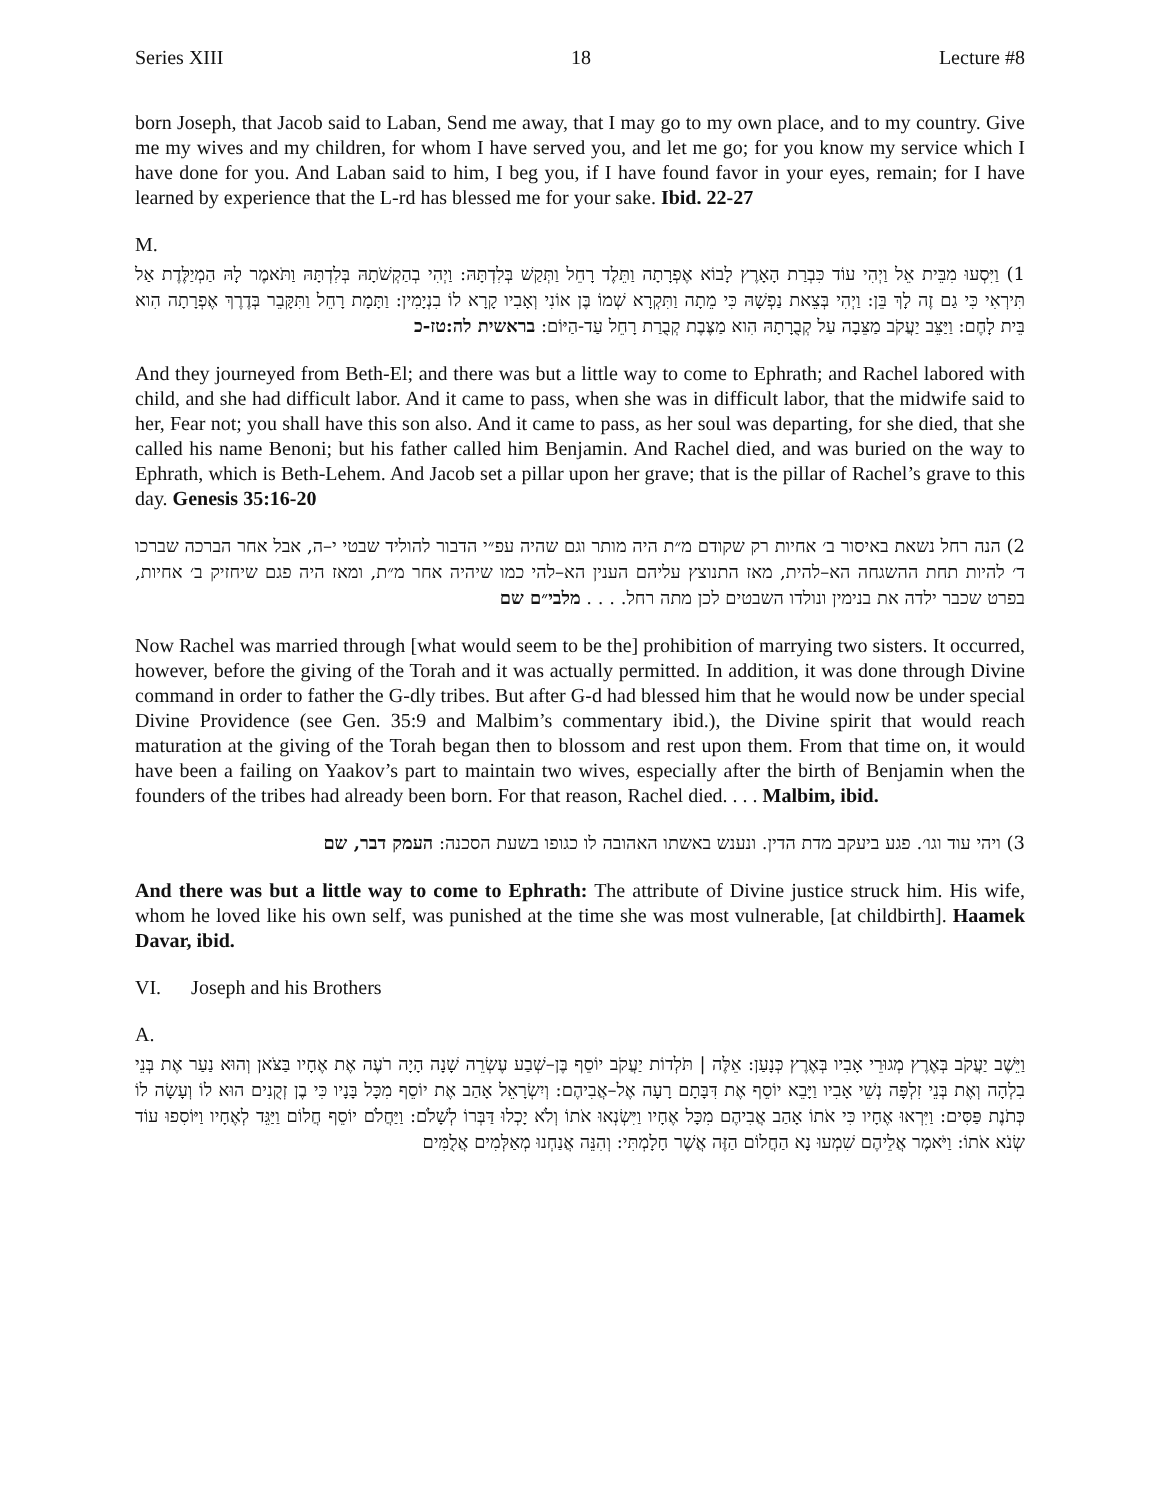Series XIII 18 Lecture #8
born Joseph, that Jacob said to Laban, Send me away, that I may go to my own place, and to my country. Give me my wives and my children, for whom I have served you, and let me go; for you know my service which I have done for you. And Laban said to him, I beg you, if I have found favor in your eyes, remain; for I have learned by experience that the L-rd has blessed me for your sake. Ibid. 22-27
M.
1) וַיִּסְעוּ מִבֵּית אֵל וַיְהִי עוֹד כִּבְרַת הָאָרֶץ לָבוֹא אֶפְרָתָה וַתֵּלֶד רָחֵל וַתְּקַשׁ בְּלִדְתָּהּ: וַיְהִי בְהַקְשֹׁתָהּ בְּלִדְתָּהּ וַתֹּאמֶר לָהּ הַמְיַלֶּדֶת אַל תִּירְאִי כִּי גַם זֶה לָךְ בֵּן: וַיְהִי בְּצֵאת נַפְשָׁהּ כִּי מֵתָה וַתִּקְרָא שְׁמוֹ בֶּן אוֹנִי וְאָבִיו קָרָא לוֹ בִנְיָמִין: וַתָּמָת רָחֵל וַתִּקָּבֵר בְּדֶרֶךְ אֶפְרָתָה הִוא בֵּית לָחֶם: וַיַּצֵּב יַעֲקֹב מַצֵּבָה עַל קְבֻרָתָהּ הִוא מַצֶּבֶת קְבֻרַת רָחֵל עַד-הַיּוֹם: בראשית לה:טז-כ
And they journeyed from Beth-El; and there was but a little way to come to Ephrath; and Rachel labored with child, and she had difficult labor. And it came to pass, when she was in difficult labor, that the midwife said to her, Fear not; you shall have this son also. And it came to pass, as her soul was departing, for she died, that she called his name Benoni; but his father called him Benjamin. And Rachel died, and was buried on the way to Ephrath, which is Beth-Lehem. And Jacob set a pillar upon her grave; that is the pillar of Rachel’s grave to this day. Genesis 35:16-20
2) הנה רחל נשאת באיסור ב׳ אחיות רק שקודם מ״ת היה מותר וגם שהיה עפ״י הדבור להוליד שבטי י–ה, אבל אחר הברכה שברכו ד׳ להיות תחת ההשגחה הא–להית, מאז התנוצץ עליהם הענין הא–להי כמו שיהיה אחר מ״ת, ומאז היה פגם שיחזיק ב׳ אחיות, בפרט שכבר ילדה את בנימין ונולדו השבטים לכן מתה רחל. . . . מלבי״ם שם
Now Rachel was married through [what would seem to be the] prohibition of marrying two sisters. It occurred, however, before the giving of the Torah and it was actually permitted. In addition, it was done through Divine command in order to father the G-dly tribes. But after G-d had blessed him that he would now be under special Divine Providence (see Gen. 35:9 and Malbim’s commentary ibid.), the Divine spirit that would reach maturation at the giving of the Torah began then to blossom and rest upon them. From that time on, it would have been a failing on Yaakov’s part to maintain two wives, especially after the birth of Benjamin when the founders of the tribes had already been born. For that reason, Rachel died. . . . Malbim, ibid.
3) ויהי עוד וגו׳. פגע ביעקב מדת הדין. ונענש באשתו האהובה לו כגופו בשעת הסכנה: העמק דבר, שם
And there was but a little way to come to Ephrath: The attribute of Divine justice struck him. His wife, whom he loved like his own self, was punished at the time she was most vulnerable, [at childbirth]. Haamek Davar, ibid.
VI. Joseph and his Brothers
A.
וַיֵּשֶׁב יַעֲקֹב בְּאֶרֶץ מְגוּרֵי אָבִיו בְּאֶרֶץ כְּנָעַן: אֵלֶּה | תֹּלְדוֹת יַעֲקֹב יוֹסֵף בֶּן–שְׁבַע עֶשְׂרֵה שָׁנָה הָיָה רֹעֶה אֶת אֶחָיו בַּצֹּאן וְהוּא נַעַר אֶת בְּנֵי בִלְהָה וְאֶת בְּנֵי זִלְפָּה נְשֵׁי אָבִיו וַיָּבֵא יוֹסֵף אֶת דִּבָּתָם רָעָה אֶל–אֲבִיהֶם: וְיִשְׂרָאֵל אָהַב אֶת יוֹסֵף מִכָּל בָּנָיו כִּי בֶן זְקֻנִים הוּא לוֹ וְעָשָׂה לוֹ כְּתֹנֶת פַּסִּים: וַיִּרְאוּ אֶחָיו כִּי אֹתוֹ אָהַב אֲבִיהֶם מִכָּל אֶחָיו וַיִּשְׂנְאוּ אֹתוֹ וְלֹא יָכְלוּ דַּבְּרוֹ לְשָׁלֹם: וַיַּחֲלֹם יוֹסֵף חֲלוֹם וַיַּגֵּד לְאֶחָיו וַיּוֹסִפוּ עוֹד שְׂנֹא אֹתוֹ: וַיֹּאמֶר אֲלֵיהֶם שִׁמְעוּ נָא הַחֲלוֹם הַזֶּה אֲשֶׁר חָלָמְתִּי: וְהִנֵּה אֲנַחְנוּ מְאַלְּמִים אֲלֻמִּים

::::

**Task statement:** Among the lines above, find those containing the word "Divine" and copy each.

**Task output:**
Now Rachel was married through [what would seem to be the] prohibition of marrying two sisters. It occurred, however, before the giving of the Torah and it was actually permitted. In addition, it was done through Divine command in order to father the G-dly tribes. But after G-d had blessed him that he would now be under special Divine Providence (see Gen. 35:9 and Malbim’s commentary ibid.), the Divine spirit that would reach maturation at the giving of the Torah began then to blossom and rest upon them. From that time on, it would have been a failing on Yaakov’s part to maintain two wives, especially after the birth of Benjamin when the founders of the tribes had already been born. For that reason, Rachel died. . . . Malbim, ibid.
And there was but a little way to come to Ephrath: The attribute of Divine justice struck him. His wife, whom he loved like his own self, was punished at the time she was most vulnerable, [at childbirth]. Haamek Davar, ibid.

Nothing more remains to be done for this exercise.